Считая, что в субботу 8 июня преступник осуществил разведку места предполагаемого посягательства, следствие пришло к логичному выводу, что убийца видел, как чета Мур с детьми уходила на церковный праздник вечером 9 июня. Далее события могли развиваться по двум сценариям.
По одному из них, преступник (или преступники) проник в пустой дом и некоторое время там хозяйничал, однако появление хозяев не позволило ему реализовать замысел. Затаившийся в укромном месте преступник не был замечен вернувшимися из церкви людьми, которые разместились на ночлег, не подозревая о присутствии в доме постороннего человека (либо двух). Глубокой ночью, когда все уснули, преступник покинул своё убежище и убил всю семью, пустив в ход принадлежавший хозяевам топор, найденный на кухне. После чего убийца покинул место преступления, заперев за собою дверь и унеся ключ.
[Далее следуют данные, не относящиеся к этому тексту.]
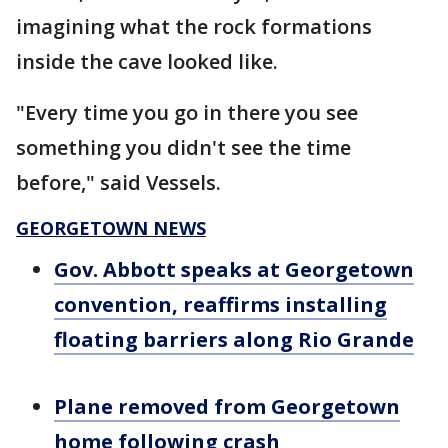
imagining what the rock formations
inside the cave looked like.
"Every time you go in there you see
something you didn't see the time
before," said Vessels.
GEORGETOWN NEWS
Gov. Abbott speaks at Georgetown
convention, reaffirms installing
floating barriers along Rio Grande
Plane removed from Georgetown
home following crash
По другой версии, события развивались несколько иначе. Злоумышленник проник в дом глубокой ночью, когда все члены семьи Мур и их гости спали крепким сном. На руку преступнику сыграло то обстоятельство, что одна из двух входных дверей, ведущих с террасы, оказалась не заперта, при этом ключ находился в замке с внутренней стороны [свидетели утверждали, что привычка оставлять ключ в замке действительно была присуща Джозии и Саре Мур]. Совершив своё ужасное деяние, убийца покинул дом тем же путём, что и проник в него, не забыв запереть дверь прихваченным ключом.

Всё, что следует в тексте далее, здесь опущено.